In the words of the authors: “The many institutions intended to help central authorities control, oversee and monitor local policing actually provide weak control and oversight. These obstacles to central leadership create tremendous challenges to building rule by law in China.”
The beating incident mentioned above illustrates how local police may manipulate implementation of central government policy with an eye to protecting the local government from unwelcome criticism from Beijing. Central government concern to control “social instability” leads it to impose quotas on the number of petitioners who may protest violations of their rights in their localities by traveling to Beijing to complain to central authorities because they feel their local protests have been ignored.
This in turn provokes rough treatment of protesters by police. As one Chinese commentator has pointed out, “if there are many petitioners it is seen as meaning local society is unstable and local officials bear responsibility for ineffective governance.”

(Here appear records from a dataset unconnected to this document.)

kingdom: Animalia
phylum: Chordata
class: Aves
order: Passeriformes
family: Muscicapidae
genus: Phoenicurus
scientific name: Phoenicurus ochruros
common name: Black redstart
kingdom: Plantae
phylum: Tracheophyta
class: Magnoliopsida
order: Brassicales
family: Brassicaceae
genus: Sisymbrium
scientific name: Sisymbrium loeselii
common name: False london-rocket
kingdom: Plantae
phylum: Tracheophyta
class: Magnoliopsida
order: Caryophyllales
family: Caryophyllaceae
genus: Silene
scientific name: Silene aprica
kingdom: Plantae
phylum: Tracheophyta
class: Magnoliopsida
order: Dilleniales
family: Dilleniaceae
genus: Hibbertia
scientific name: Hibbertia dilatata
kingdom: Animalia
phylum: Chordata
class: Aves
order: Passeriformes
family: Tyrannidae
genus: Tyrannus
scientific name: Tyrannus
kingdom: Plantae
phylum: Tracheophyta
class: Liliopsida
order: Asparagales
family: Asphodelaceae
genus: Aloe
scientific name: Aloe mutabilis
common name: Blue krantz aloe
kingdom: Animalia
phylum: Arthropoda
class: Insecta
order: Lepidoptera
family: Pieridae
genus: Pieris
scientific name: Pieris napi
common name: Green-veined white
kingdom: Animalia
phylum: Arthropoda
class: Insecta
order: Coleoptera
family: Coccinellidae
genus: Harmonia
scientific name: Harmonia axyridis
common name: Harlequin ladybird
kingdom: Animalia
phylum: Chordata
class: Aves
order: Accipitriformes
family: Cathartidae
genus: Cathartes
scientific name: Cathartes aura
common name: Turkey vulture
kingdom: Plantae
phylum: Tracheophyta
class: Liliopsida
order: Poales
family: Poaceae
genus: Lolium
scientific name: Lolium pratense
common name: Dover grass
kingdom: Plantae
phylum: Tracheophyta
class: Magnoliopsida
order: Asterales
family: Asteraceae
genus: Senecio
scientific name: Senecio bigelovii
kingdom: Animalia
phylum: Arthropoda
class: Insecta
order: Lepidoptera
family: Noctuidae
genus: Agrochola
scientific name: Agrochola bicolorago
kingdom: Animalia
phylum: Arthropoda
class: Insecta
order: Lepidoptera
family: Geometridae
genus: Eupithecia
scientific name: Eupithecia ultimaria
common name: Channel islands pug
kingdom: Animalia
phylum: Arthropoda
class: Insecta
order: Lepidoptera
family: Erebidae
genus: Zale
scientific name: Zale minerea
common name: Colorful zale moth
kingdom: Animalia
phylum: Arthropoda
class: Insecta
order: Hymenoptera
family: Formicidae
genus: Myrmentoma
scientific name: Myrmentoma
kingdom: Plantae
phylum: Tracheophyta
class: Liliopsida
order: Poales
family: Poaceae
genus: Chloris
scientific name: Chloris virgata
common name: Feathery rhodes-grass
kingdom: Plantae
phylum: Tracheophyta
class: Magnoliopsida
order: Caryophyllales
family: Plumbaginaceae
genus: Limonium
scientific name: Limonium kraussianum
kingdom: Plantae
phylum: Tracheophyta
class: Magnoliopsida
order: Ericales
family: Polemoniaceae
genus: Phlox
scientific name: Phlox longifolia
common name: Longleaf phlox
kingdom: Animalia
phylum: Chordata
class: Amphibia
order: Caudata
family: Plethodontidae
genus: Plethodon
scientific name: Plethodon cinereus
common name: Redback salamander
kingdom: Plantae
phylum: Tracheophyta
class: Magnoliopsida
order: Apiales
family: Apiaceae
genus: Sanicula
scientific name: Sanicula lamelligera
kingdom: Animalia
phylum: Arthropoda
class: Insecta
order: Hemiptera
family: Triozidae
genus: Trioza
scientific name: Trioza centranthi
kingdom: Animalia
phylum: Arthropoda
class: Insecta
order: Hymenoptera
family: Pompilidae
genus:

The beatings of petitioners or protesters — or even anyone like the official’s wife who was mistaken for a petitioner — only illustrates the conflicting goals of maintaining stability and citizen’s rights. Underlying that conflict, however, is the more basic ongoing tension between maintaining authoritarian rule and fostering economic development that will serve to increase the pressure among China’s citizens for expansion and maintenance of their rights, including protection against arbitrary government acts.
The manifestations of police illegality are pervasive examples of a failure in Chinese governance. For example, local public security bureaus often exercise discretion to exceed personnel quotas set in Beijing, sometimes by hiring private security companies. They frequently generate revenue illegitimately to make up for deficiencies in central financing by engaging in predatory collection of fines. Moreover, because central monitoring of public security is dominated by the local bureaus, incentives to report “faithfully” to Beijing are not strong. These are only illustrative — other examples abound.
How could this system of decentralized power over public security evolve? Tanner and Green conclude that rather than a “nationally uniform pattern” there will be “a variety of local patterns.” In many localities institutions conducive to the rule of law are not likely to appear. Although there may be “pockets” of “relative legality” in some large, relatively prosperous cities, “in localities where a small tight elite of Party leaders and local entrepreneurs collaborate to dominate state and economy,“ police and semiprivate “security companies” are emerging as “repressive, anti-labor” agents. They also suggest that in some areas alliances between police and criminal elements might be formed, as has happened in a few places such as coastal Fujian and Yunnan.
The gloomy analysis summarized here convincingly suggests that the behavior of local police is not effectively monitored and controlled by the center. It also points to a Party leadership that has hesitated to remedy well-known problems. Police illegality will remain a critical obstacle to the growth of the rule of law, and will continue to impair the right to petition, among others.